#### [Extract to read]

================================

Innovative Minds Part X: Tae-hee Lee
While the world zoomed in on PyeongChang during this year’s Winter Olympic Games, there was a hidden supporter, who helped foreign athletes and visitors to enjoy the event more conveniently. This month, that man, Mr. Tae-hee Lee, President of BUXI Korea, took the time to meet with us at Asia Society Korea.
BUXI Korea is a collective taxi calling system that utilizes the Online to Offline (O2O) network to link a driver with a group of different people who wish to travel in the same direction. BUXI Korea has become so successful that the PyeongChang Organizing Committee chose it for their application called ‘Go Pyeongchang’. This meant BUXI Korea, in fact, offered many of the transportation services during the Games, which enabled people to get around more easily. Let’s hear what Mr. Lee’s has to say about it.
1. Could you describe your business to our readers? How is it different from Uber or SoCar?
Our company name, BUXI, is a combination of bus and taxi. We are targeting a niche market that buses and taxis cannot serve. Since 2016, we have been offering a rental car service by smartphone that transports visitors from both Incheon and Gimpo airports to major tourist attractions. The key benefit is that, like a taxi, you can get a car wherever you want, but at a similar price to a bus.
We differ from Uber because it is simply a direct substitute for a regular taxi; whereas, BUXI has created a new ‘multiple pickup’ market, which the taxi industry cannot offer.
SoCar also contrasts to us because they are a rental service, which rents its cars per hour. BUXI provides a car for either the individual or a group of people. That means, we share the space, not time, so that our customers can go wherever they want with others.
2. What are the origins of your business? In other words, what motivated you to start your business?

================================

#### [Prompt]
Please state which two kinds of transport the company name BUXI combines, according to the interview with Tae-hee Lee.

================================

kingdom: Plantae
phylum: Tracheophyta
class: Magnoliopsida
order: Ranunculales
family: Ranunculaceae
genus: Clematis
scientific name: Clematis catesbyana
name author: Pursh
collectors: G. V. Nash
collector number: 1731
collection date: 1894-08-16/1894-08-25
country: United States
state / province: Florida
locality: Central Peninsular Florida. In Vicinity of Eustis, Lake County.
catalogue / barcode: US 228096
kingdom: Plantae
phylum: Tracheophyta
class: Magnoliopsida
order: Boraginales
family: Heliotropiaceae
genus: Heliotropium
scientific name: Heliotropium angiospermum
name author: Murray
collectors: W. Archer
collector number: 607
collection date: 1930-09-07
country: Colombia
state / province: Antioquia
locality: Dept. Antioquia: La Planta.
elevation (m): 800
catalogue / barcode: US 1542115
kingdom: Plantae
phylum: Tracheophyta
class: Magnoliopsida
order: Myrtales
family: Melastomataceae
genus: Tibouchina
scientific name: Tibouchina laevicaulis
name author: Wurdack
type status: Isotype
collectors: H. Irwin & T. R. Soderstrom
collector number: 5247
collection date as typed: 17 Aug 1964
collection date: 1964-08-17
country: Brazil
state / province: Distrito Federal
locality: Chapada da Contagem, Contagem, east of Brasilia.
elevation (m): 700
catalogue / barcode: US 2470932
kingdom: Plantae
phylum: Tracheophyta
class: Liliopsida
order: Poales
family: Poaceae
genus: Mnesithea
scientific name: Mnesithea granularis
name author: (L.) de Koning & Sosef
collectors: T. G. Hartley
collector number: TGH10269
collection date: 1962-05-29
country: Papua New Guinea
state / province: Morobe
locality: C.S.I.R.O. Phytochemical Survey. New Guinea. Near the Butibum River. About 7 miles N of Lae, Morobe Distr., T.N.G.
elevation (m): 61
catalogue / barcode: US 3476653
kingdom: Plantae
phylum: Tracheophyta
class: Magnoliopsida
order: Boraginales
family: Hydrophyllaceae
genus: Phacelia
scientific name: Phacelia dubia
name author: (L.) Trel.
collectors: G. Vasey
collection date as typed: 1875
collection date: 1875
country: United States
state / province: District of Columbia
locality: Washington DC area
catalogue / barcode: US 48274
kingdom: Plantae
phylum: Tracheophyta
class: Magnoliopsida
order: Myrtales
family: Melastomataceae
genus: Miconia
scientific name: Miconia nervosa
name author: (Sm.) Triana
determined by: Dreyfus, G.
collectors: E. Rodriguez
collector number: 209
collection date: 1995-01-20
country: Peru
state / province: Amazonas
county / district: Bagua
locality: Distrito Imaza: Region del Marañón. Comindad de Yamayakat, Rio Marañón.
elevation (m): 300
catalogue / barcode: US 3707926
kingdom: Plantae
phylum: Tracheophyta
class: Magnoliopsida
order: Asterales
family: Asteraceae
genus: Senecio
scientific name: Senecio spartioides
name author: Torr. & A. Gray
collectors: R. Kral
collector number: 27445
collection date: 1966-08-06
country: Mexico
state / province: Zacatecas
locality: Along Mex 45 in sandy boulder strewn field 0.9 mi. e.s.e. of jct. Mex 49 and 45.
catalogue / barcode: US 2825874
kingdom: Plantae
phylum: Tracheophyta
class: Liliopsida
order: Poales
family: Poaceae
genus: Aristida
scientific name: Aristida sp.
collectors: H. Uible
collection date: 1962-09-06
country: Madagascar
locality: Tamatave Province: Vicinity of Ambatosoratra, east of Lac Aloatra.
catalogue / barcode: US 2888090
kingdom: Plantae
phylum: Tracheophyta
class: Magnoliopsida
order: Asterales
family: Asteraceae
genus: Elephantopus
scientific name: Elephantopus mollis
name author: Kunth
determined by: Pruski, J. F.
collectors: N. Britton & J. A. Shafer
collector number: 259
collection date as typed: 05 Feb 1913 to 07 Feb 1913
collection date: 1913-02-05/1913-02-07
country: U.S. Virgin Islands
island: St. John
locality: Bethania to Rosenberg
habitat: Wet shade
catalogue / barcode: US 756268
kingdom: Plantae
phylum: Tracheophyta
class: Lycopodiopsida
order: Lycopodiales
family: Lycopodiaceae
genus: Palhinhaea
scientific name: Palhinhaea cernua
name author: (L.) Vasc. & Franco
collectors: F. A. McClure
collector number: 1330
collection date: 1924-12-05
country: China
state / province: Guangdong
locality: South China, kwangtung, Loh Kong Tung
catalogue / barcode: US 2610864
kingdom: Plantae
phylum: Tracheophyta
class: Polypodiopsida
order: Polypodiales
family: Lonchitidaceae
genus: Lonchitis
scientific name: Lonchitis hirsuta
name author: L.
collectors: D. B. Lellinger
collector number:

================================

#### [Task result]
Bus and taxi.